Pickering, Robert

Pickering, Robert a noted Wesleyan preacher, was born at Sancton, Yorkshire, in 1786; was early converted to God, and called to the duties of the Christian ministry. Having for some time labored as a local preacher in the Hull Circuit, he offered to accompany Dr. Coke as a missionary to the East. But as Coke had obtained his complement of young men, Pickering regarded this as a providential indication that he was not intended for the mission field. Soon after he passed the required examinations, and at the Conference of 1811 was placed on the president's list of reserves. In November of the same year he was sent as temporary supply to Partington Circuit, and in the following January to Spilsby. At the Conference of 1812 he was appointed to Horncastle; and in 1813 to the Spilsby mission.

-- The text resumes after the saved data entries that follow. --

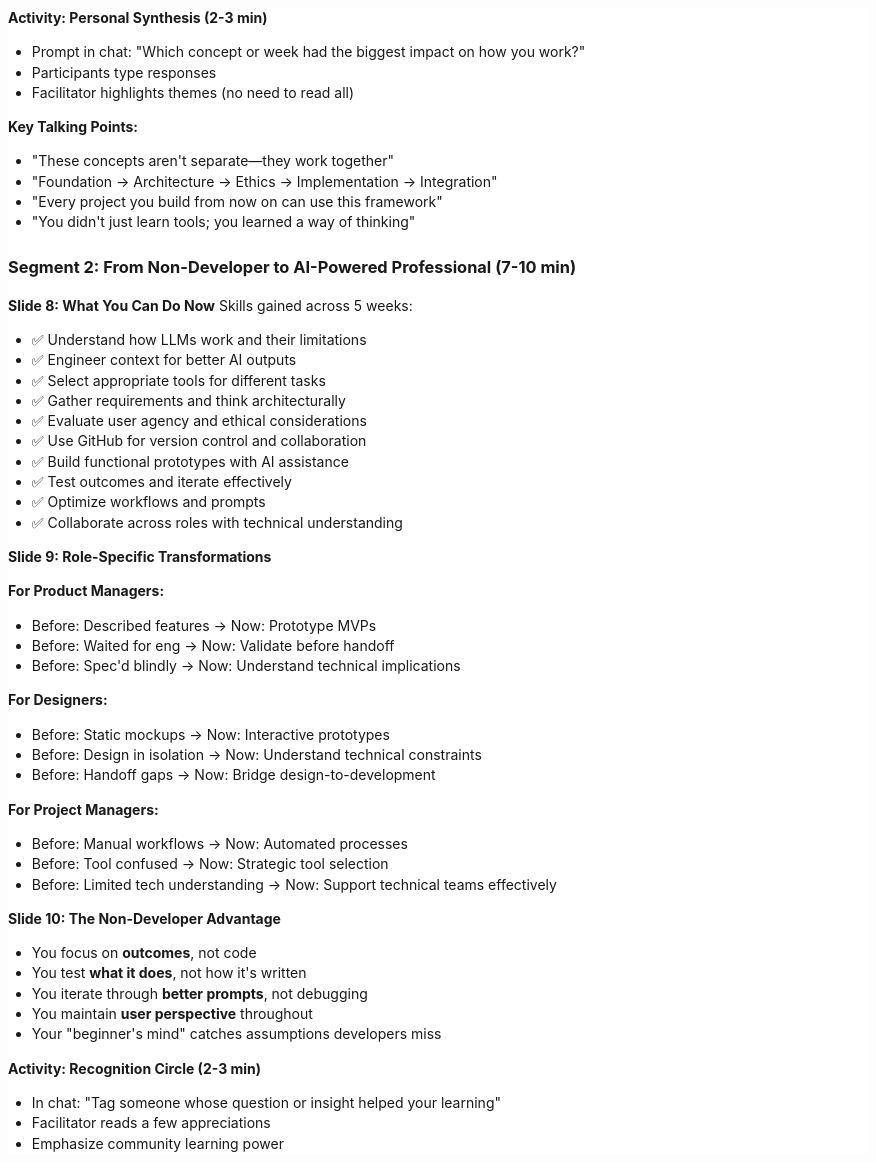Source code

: **Activity: Personal Synthesis (2-3 min)**
- Prompt in chat: "Which concept or week had the biggest impact on how you work?"
- Participants type responses
- Facilitator highlights themes (no need to read all)

**Key Talking Points:**
- "These concepts aren't separate—they work together"
- "Foundation → Architecture → Ethics → Implementation → Integration"
- "Every project you build from now on can use this framework"
- "You didn't just learn tools; you learned a way of thinking"

### Segment 2: From Non-Developer to AI-Powered Professional (7-10 min)

**Slide 8: What You Can Do Now**
Skills gained across 5 weeks:
- ✅ Understand how LLMs work and their limitations
- ✅ Engineer context for better AI outputs
- ✅ Select appropriate tools for different tasks
- ✅ Gather requirements and think architecturally
- ✅ Evaluate user agency and ethical considerations
- ✅ Use GitHub for version control and collaboration
- ✅ Build functional prototypes with AI assistance
- ✅ Test outcomes and iterate effectively
- ✅ Optimize workflows and prompts
- ✅ Collaborate across roles with technical understanding

**Slide 9: Role-Specific Transformations**

**For Product Managers:**
- Before: Described features → Now: Prototype MVPs
- Before: Waited for eng → Now: Validate before handoff
- Before: Spec'd blindly → Now: Understand technical implications

**For Designers:**
- Before: Static mockups → Now: Interactive prototypes
- Before: Design in isolation → Now: Understand technical constraints
- Before: Handoff gaps → Now: Bridge design-to-development

**For Project Managers:**
- Before: Manual workflows → Now: Automated processes
- Before: Tool confused → Now: Strategic tool selection
- Before: Limited tech understanding → Now: Support technical teams effectively

**Slide 10: The Non-Developer Advantage**
- You focus on **outcomes**, not code
- You test **what it does**, not how it's written
- You iterate through **better prompts**, not debugging
- You maintain **user perspective** throughout
- Your "beginner's mind" catches assumptions developers miss

**Activity: Recognition Circle (2-3 min)**
- In chat: "Tag someone whose question or insight helped your learning"
- Facilitator reads a few appreciations
- Emphasize community learning power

His next appointment was to Louth, where he spent two years. Subsequently he travelled at Todmorden, Barnsley, and Doncaster, and in 1822 was appointed to Colne, where he remained three years. Here his exertions, both of mind and body, in the erection of a new chapel and two preachers' houses, seriously impaired his health. In 1827 he was stationed at Kettering; next at Norwich; in 1831 at West Bromwich, and there he labored faithfully, although rapidly declining in health. While at Conference in London in 1834 he was taken very ill, and he died August 18. Pickering was a man of genuine piety. As a preacher he was a workman who needed not to be ashamed. He was well and extensively read in theology and general literature. As a man he was fearless and honorable. What he considered to be his duty he unhesitatingly discharged. See Wesleyan Meth. Mag. 1836, pages 889-895; 1835, page 719. (J.H.W.)